The words continued, getting louder and more bitter with each step, and they fell on the children’s ears too rapidly to make sense. They just knew she was pretty cross, and Frankie began to wonder if standing there waiting for a closer encounter was perhaps not the wisest decision to take. Just as she was about to shout “Run!” at the top of her lungs, another figure appeared at the doorway and began to sprint towards Miss Taylor, ready to slow her march. “Janet! JANET! It’s fine, go back – I’ll deal with it!”
Billy’s dad now chose to overtake Miss Taylor, as nothing in the teacher’s body language suggested she was about to go anywhere but forward. He ran towards the children, the sheer speed alarming Frankie and convincing her that escape was the only option. But as he got closer, she caught the look on his face and felt her shoulders drop with relief. Billy’s dad wasn’t angry at all. He was smiling, and Frankie thought she could detect a wateriness about his eyes. He was just happy to see his son again. As he almost fell against his son’s body, Mr Thompson picked him up in a tight hug and spun around, laughing. “You’re playing on the field! I should have known! You must have been bored out of your tree with your old dad and Sergeant Major Taylor!” Billy’s laughter rang out in appreciation of a shared joke, and Frankie just knew that this name had been used before – several times.
Frankie found herself smiling and happy once again, and looked to Spike to share the moment. She found him at her feet, spinning in a tail- chasing expression of his own joy – the little dog really did enjoy happy endings. Looking back to the family reunion, she wanted to clap her approval, but as she prepared to do just that, another thought crept into her head. Something wasn’t quite right and she couldn’t for the life of her think what it was.

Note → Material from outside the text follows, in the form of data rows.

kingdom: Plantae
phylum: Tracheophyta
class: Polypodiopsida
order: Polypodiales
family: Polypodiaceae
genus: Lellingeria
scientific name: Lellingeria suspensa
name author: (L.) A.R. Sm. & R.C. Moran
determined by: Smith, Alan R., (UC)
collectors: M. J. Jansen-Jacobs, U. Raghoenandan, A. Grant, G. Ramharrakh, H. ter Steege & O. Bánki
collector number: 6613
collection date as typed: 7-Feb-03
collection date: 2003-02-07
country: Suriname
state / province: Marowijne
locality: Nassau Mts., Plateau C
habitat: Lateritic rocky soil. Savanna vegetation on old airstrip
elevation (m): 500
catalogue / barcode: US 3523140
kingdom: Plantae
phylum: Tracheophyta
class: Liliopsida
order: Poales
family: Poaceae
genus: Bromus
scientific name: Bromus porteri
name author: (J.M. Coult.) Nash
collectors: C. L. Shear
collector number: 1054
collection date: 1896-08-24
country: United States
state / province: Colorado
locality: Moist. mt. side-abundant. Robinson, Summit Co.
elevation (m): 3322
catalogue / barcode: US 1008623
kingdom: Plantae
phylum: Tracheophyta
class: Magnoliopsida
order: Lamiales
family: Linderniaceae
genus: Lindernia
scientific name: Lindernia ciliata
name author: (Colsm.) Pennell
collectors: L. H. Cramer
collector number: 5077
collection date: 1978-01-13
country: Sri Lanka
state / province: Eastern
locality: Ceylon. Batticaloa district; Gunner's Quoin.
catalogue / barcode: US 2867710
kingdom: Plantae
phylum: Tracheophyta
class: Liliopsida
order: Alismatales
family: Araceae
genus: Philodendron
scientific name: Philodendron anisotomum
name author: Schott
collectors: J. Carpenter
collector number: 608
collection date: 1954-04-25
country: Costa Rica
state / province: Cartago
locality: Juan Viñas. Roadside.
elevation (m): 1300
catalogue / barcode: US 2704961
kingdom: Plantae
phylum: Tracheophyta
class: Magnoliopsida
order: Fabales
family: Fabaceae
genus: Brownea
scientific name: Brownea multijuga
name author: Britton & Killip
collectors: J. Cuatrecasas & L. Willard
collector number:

And then it dawned on her. Billy’s dad still couldn’t see her – his eyes were on Billy the whole time, and absolutely no questions were being asked about the new girl and the strange dog. By now, Mr Thompson had set his son back on the ground and Billy was telling him how daft he had been to worry, that he wouldn’t have done anything silly and that, yes, he was ready to set off home. That was all fine, Frankie thought, we were invisible before so why should that have changed?
But what bothered her was that Billy himself seemed unaware that she and Spike were still there. When both father and son set off together, back towards the school building, Billy didn’t glance back. Instead, he continued to share some private joke with his dad, who ruffled his hair and carried on laughing as Billy pretended to fight with him, his feet dancing and his small fists raised.
“Spike, I don’t think Billy can see us any more, can he?”